Laser Wakefield Plasma Acceleration
Laser Wakefield Plasma Acceleration (LWPA) is a method of accelerating electrons that can achieve extremely high accelerating gradients by the interaction of a high power laser pulse with a plasma (1). This is an attractive technology because as the accelerating gradient is much higher than for conventional radio-frequency (RF) cavities it raises the possibility of much shorter accelerators for a given particle energy (2) which has driven an intense research effort over the past decade with many notable successes (3). The standard approach to LWPA is to use a single very intense laser pulse to excite the plasma oscillations which create the accelerating gradient. This requires complex and expensive laser systems to reach the required powers which can only be supported at specialist facilities, often at national labs.

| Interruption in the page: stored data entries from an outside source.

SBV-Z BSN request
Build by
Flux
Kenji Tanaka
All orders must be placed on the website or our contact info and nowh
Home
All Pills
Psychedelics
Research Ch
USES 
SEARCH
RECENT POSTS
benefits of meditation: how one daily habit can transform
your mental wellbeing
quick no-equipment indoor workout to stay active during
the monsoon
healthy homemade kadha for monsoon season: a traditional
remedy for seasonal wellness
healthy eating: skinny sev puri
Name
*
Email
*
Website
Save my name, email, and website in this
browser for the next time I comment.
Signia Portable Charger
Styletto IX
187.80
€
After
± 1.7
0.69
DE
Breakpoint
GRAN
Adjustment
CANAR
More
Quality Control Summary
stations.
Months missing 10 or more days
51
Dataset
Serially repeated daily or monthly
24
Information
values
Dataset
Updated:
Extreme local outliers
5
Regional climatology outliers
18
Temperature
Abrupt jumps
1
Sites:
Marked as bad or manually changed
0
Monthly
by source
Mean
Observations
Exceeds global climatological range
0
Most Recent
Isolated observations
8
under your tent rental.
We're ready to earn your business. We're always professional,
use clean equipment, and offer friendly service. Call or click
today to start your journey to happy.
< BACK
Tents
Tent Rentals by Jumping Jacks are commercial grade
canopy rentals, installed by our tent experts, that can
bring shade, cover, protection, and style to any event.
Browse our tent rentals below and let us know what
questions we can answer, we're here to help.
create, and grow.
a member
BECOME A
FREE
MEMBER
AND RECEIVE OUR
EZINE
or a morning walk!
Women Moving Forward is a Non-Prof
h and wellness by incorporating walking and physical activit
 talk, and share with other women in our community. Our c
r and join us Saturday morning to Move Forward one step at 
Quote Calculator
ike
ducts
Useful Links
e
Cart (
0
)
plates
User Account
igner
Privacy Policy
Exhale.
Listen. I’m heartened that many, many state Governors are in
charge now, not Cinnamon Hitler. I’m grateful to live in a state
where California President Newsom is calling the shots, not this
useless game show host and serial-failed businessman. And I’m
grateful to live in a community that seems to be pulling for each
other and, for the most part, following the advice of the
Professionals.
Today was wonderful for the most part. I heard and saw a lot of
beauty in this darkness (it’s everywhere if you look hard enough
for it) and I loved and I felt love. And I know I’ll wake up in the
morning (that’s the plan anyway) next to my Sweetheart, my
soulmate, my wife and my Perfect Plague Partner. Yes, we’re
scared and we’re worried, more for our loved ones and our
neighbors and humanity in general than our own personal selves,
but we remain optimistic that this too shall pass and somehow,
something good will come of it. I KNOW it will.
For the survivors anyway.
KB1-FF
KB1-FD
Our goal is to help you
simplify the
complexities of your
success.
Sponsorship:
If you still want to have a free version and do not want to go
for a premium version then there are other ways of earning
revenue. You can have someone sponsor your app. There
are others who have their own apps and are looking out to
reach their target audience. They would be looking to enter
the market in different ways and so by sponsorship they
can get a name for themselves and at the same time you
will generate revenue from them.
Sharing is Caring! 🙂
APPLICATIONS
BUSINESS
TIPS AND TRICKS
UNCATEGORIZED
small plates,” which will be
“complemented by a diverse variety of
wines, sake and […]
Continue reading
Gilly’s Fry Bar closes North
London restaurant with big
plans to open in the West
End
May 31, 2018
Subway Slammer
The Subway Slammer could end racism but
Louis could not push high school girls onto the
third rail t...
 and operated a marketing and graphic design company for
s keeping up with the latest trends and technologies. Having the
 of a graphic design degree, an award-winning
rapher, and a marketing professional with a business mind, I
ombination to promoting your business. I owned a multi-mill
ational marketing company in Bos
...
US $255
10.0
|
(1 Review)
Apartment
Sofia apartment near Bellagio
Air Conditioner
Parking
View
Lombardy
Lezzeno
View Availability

We are pursuing a different method of exciting the plasma. Instead of having a single laser pulse, we are researching the use of a train of pulses spaced to resonantly enhance the plasma oscillation. This has been investigated in a number of theoretical papers (4i-iv) but not yet demonstrated experimentally. We plan to use our expertise in high power fibre lasers in collaboration with Simon Hooker's LWPA group in Oxford to test the theoretical predictions on resonant laser plasma enhancement and build a laser plasma accelerator based on this approach. Additionally, we are working in collaboration with Stuart Mangle's group at Imperial College London.